**Work task**
Pull out every line in the rows below that contains the string "PACE".

[Stored dataset items]
+--

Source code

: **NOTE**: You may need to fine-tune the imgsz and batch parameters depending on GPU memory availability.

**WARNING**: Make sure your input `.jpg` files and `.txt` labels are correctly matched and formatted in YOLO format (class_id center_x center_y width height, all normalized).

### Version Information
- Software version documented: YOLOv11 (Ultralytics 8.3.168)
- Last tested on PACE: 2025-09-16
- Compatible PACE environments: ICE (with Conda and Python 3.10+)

+--

**Response to this exercise**
- Last tested on PACE: 2025-09-16
- Compatible PACE environments: ICE (with Conda and Python 3.10+)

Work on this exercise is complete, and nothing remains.